Among the 554 people on board the Amsterdam-Paris train was French actor Jean-Hugues Anglade, the star of Betty Blue and Nikita. Under French law the authorities can hold him for up to 96 hours without charge. Despite his injuries, Stone, who has some paramedic training, aided a passenger whose throat had been cut. Solon Skarlatos said his brother made clear during their phone conversation that Stone deserves special recognition for being the first to tackle the gunman, receiving cuts to his back, face and finger during the struggle.
His friend Anthony Sadler, a 23-year-old student at Sacramento State University, and a British business consultant, Chris Norman, then helped keep the man subdued.
“Spencer just ran anyway. And the gunman would have been successful if my friend Spencer hadn’t gotten up”.
“Then I decided that perhaps this was the only chance for us to act as a team and try to take over”.
He said the attacker “put up quite a battle”. He said he rallied when he heard American voices and saw them begin their assault.
French authorities are on heightened alert after Islamic extremist attacks in January left 20 people dead, including the three gunmen.

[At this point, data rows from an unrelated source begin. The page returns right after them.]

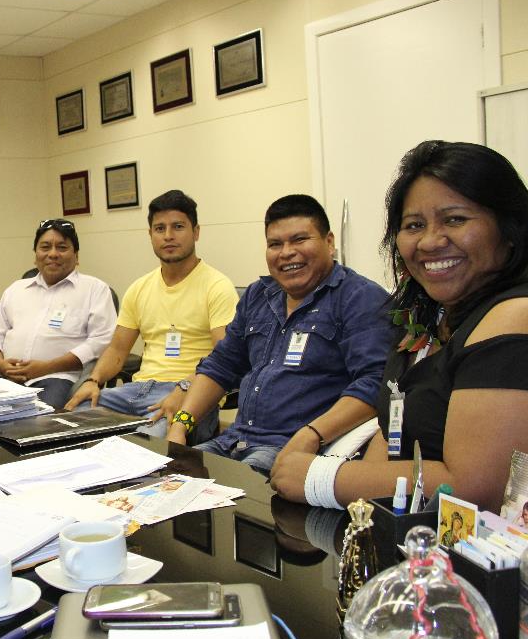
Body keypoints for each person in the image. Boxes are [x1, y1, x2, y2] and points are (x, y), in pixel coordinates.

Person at [270, 140, 528, 512]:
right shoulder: (429, 314)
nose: (430, 241)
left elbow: (477, 489)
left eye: (455, 219)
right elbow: (393, 429)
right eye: (414, 225)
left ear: (509, 229)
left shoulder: (525, 315)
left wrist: (323, 479)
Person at [166, 194, 391, 473]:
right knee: (163, 477)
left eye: (299, 240)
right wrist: (180, 426)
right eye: (275, 244)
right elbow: (221, 365)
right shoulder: (258, 295)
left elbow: (376, 383)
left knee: (223, 492)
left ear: (329, 242)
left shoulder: (359, 298)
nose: (286, 252)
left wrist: (311, 435)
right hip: (234, 441)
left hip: (294, 451)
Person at [64, 190, 239, 441]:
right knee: (70, 420)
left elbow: (224, 358)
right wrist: (93, 380)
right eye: (159, 228)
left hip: (189, 393)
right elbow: (116, 350)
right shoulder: (139, 287)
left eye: (178, 226)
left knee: (147, 443)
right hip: (136, 391)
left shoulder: (217, 286)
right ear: (150, 235)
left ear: (196, 232)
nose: (168, 236)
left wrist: (186, 387)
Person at [0, 219, 116, 409]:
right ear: (35, 256)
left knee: (36, 426)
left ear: (76, 256)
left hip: (56, 379)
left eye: (62, 247)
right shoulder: (16, 290)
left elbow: (100, 341)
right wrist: (1, 364)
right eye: (45, 247)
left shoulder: (94, 290)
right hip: (3, 376)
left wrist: (46, 367)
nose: (53, 254)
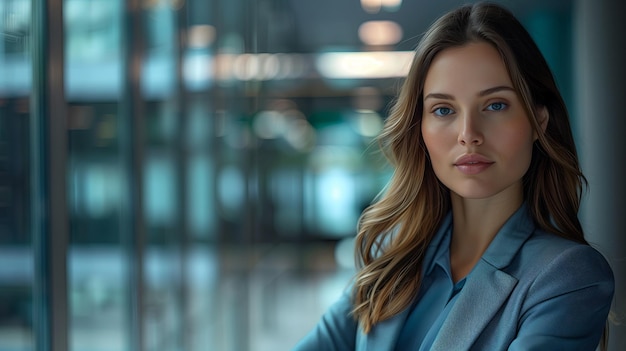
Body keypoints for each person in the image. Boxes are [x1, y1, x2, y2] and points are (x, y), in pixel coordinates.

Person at [293, 2, 615, 350]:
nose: (468, 134)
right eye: (443, 109)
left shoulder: (567, 276)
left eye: (495, 105)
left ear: (539, 121)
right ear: (421, 128)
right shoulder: (393, 256)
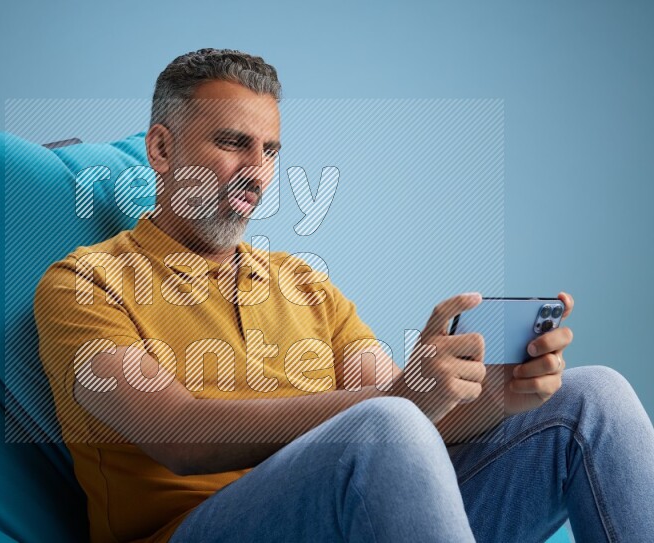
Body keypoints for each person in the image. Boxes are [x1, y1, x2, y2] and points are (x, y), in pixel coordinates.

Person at [33, 48, 654, 543]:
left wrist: (496, 392)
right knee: (383, 421)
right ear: (162, 149)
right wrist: (399, 401)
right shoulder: (84, 283)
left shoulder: (305, 285)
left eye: (270, 150)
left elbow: (411, 421)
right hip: (196, 528)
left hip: (361, 518)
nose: (256, 169)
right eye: (232, 143)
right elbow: (178, 435)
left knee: (594, 397)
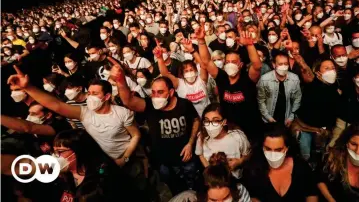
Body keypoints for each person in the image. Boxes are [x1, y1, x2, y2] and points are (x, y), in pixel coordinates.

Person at [7, 66, 141, 167]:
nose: (90, 96)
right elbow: (56, 105)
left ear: (106, 97)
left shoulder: (122, 113)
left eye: (95, 93)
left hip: (127, 159)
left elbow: (135, 135)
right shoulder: (84, 113)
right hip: (104, 162)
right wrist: (28, 88)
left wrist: (125, 158)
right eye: (89, 93)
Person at [109, 58, 200, 195]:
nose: (155, 96)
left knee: (193, 184)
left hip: (186, 158)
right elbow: (128, 101)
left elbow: (196, 120)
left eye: (160, 92)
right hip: (163, 160)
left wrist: (190, 143)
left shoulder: (184, 104)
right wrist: (120, 80)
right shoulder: (150, 106)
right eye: (153, 92)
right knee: (172, 186)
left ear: (170, 92)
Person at [198, 27, 263, 141]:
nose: (230, 64)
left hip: (250, 129)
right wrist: (201, 41)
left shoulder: (248, 78)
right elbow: (207, 61)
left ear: (241, 65)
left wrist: (249, 45)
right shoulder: (221, 77)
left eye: (234, 62)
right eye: (227, 62)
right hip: (229, 129)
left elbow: (257, 65)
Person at [242, 125, 318, 202]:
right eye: (268, 149)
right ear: (262, 147)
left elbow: (311, 194)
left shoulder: (301, 167)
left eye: (278, 150)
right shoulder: (253, 170)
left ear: (287, 148)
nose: (272, 154)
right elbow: (252, 196)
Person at [317, 122, 359, 201]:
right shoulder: (333, 158)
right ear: (346, 142)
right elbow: (319, 179)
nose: (357, 152)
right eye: (353, 144)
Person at [155, 39, 210, 117]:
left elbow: (203, 65)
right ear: (183, 74)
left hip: (207, 117)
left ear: (196, 71)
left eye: (191, 70)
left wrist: (192, 50)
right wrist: (160, 58)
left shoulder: (201, 79)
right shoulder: (179, 83)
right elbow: (165, 74)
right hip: (190, 120)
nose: (189, 72)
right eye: (186, 71)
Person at [196, 103, 250, 179]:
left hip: (236, 181)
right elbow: (201, 156)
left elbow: (248, 154)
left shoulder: (237, 137)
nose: (210, 125)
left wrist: (239, 161)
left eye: (215, 121)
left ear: (224, 122)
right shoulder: (202, 138)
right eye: (207, 121)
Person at [257, 51, 302, 126]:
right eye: (280, 64)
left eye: (286, 64)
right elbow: (261, 100)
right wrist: (268, 117)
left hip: (286, 119)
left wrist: (291, 116)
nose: (283, 66)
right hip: (269, 119)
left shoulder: (294, 78)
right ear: (274, 65)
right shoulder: (264, 79)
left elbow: (297, 98)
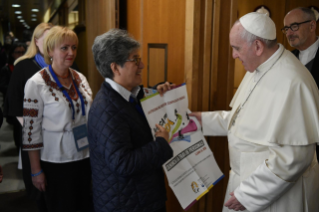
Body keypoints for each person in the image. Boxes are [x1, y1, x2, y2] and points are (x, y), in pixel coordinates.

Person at [186, 12, 319, 212]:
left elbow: (295, 157)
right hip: (246, 184)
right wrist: (202, 121)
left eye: (237, 48)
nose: (234, 55)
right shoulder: (259, 67)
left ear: (257, 46)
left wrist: (248, 194)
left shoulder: (293, 81)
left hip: (272, 195)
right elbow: (242, 121)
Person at [88, 28, 173, 212]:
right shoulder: (107, 109)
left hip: (137, 198)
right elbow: (123, 163)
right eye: (135, 60)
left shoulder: (126, 96)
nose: (142, 65)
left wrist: (156, 92)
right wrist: (161, 143)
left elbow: (131, 112)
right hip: (126, 204)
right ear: (115, 67)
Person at [22, 25, 93, 212]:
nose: (71, 52)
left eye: (74, 47)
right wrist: (36, 170)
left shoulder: (80, 78)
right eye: (64, 48)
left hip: (86, 157)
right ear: (50, 51)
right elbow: (30, 132)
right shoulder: (36, 83)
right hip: (56, 162)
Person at [3, 22, 53, 212]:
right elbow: (15, 106)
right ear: (36, 41)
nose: (50, 43)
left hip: (59, 140)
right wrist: (37, 130)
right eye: (46, 38)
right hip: (35, 137)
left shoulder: (64, 63)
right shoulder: (23, 66)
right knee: (41, 192)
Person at [283, 7, 319, 162]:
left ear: (312, 26)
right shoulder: (286, 60)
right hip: (293, 144)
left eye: (294, 26)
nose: (289, 33)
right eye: (286, 28)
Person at [0, 42, 27, 151]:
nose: (20, 55)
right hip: (14, 102)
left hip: (26, 101)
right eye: (17, 52)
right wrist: (15, 88)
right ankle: (19, 147)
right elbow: (2, 86)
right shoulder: (6, 69)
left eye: (22, 52)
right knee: (18, 127)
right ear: (12, 54)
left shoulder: (27, 66)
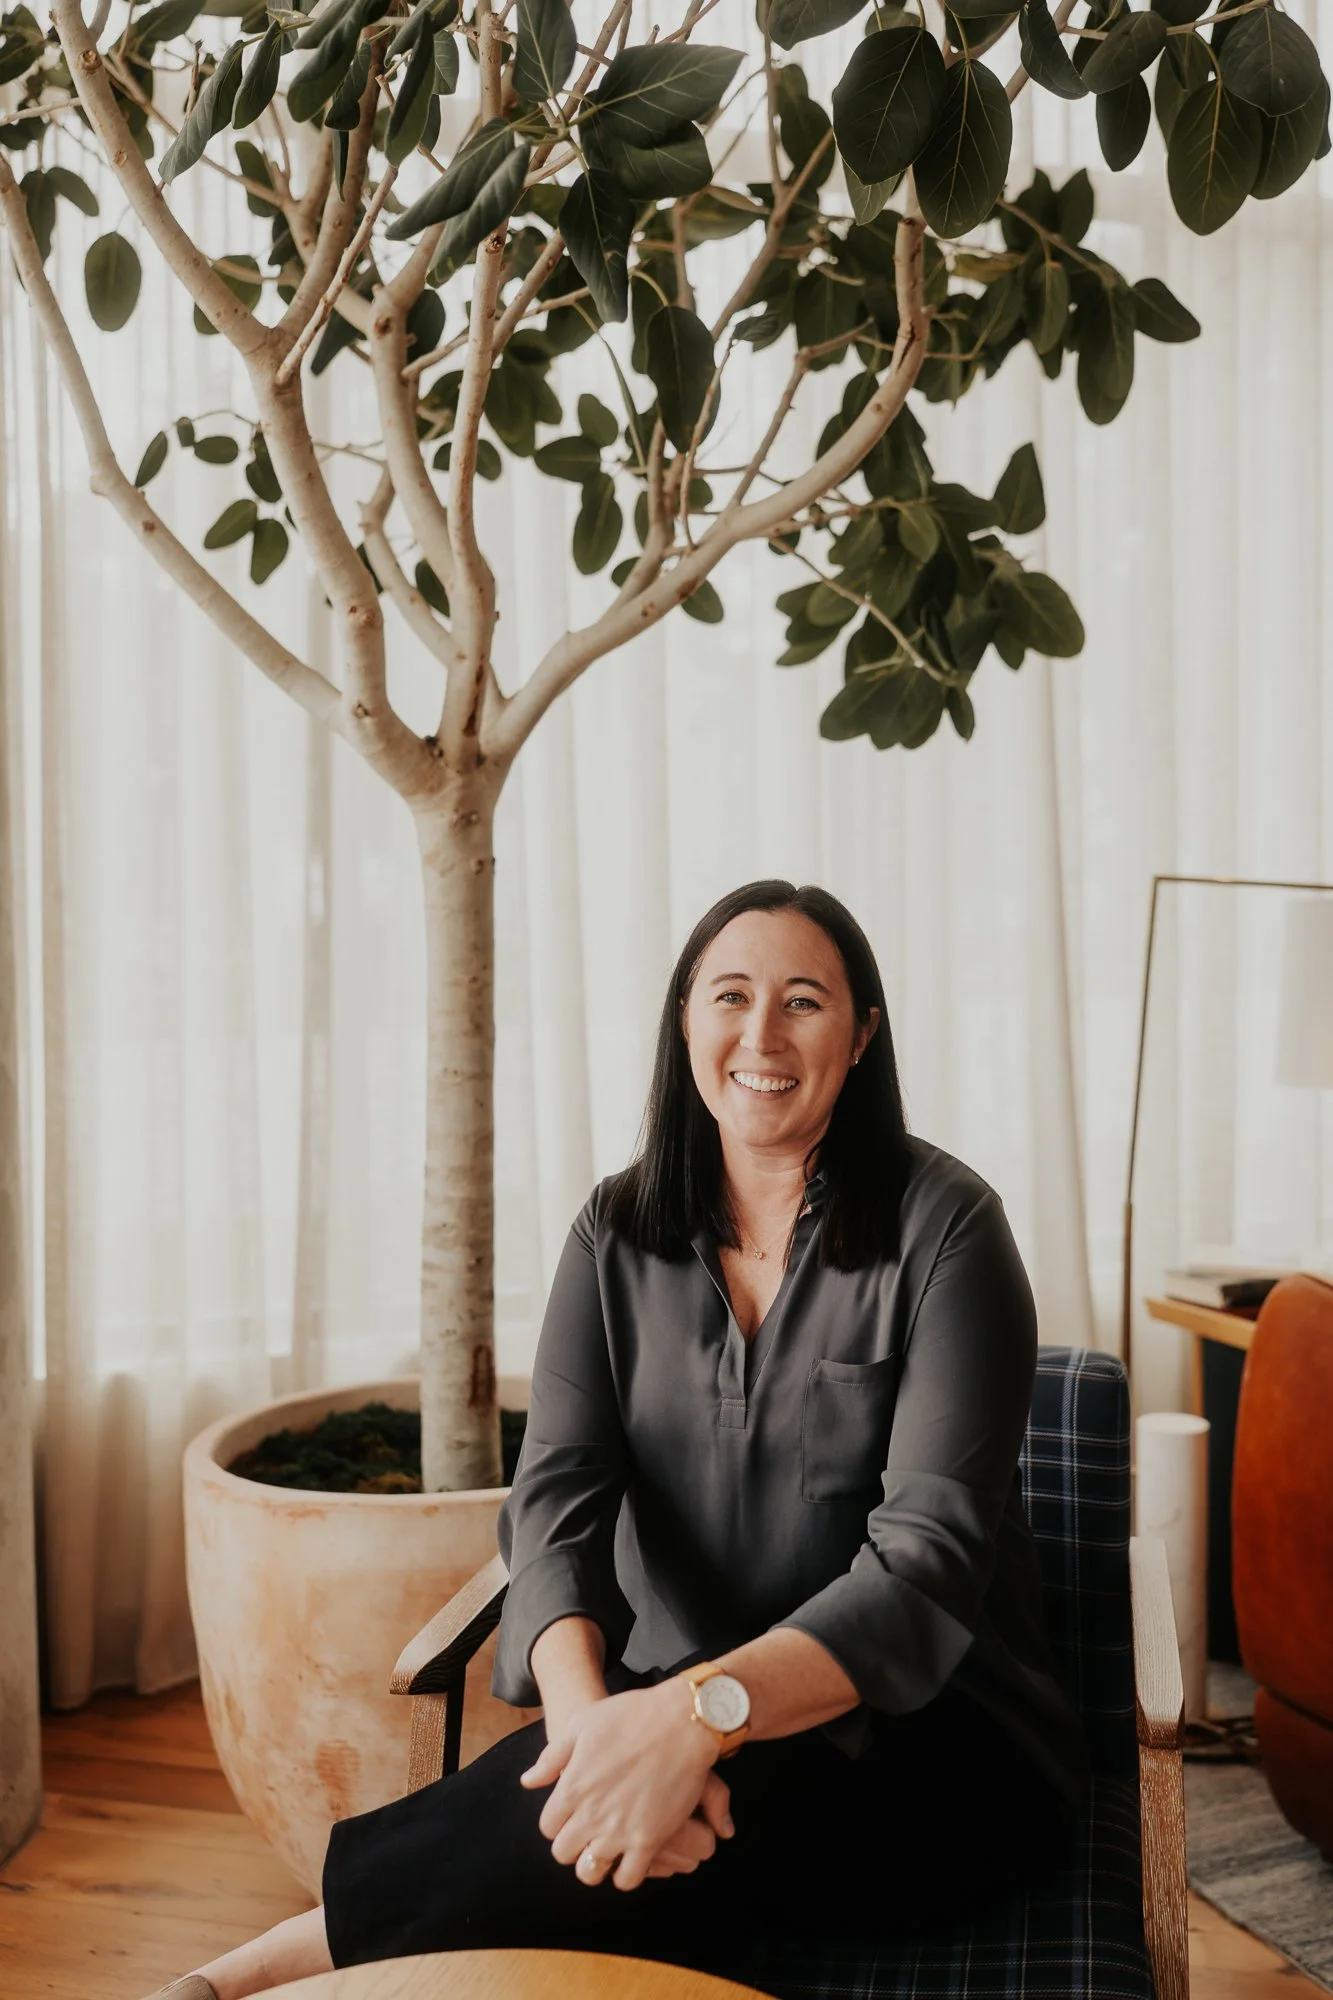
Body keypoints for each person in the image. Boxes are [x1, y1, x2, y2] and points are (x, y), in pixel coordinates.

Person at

The three men – a member of the Air Force, an inactive National Guard member and a civilian – have written their names in gold after they responded and prevented a deadly attack on a high-speed Thalys train passing through Belgium.
Sadler said he was the last of the three Americans to join the fray. “I’m just crying because I could’ve lost my son so easily”, she told the San Francisco Chronicle.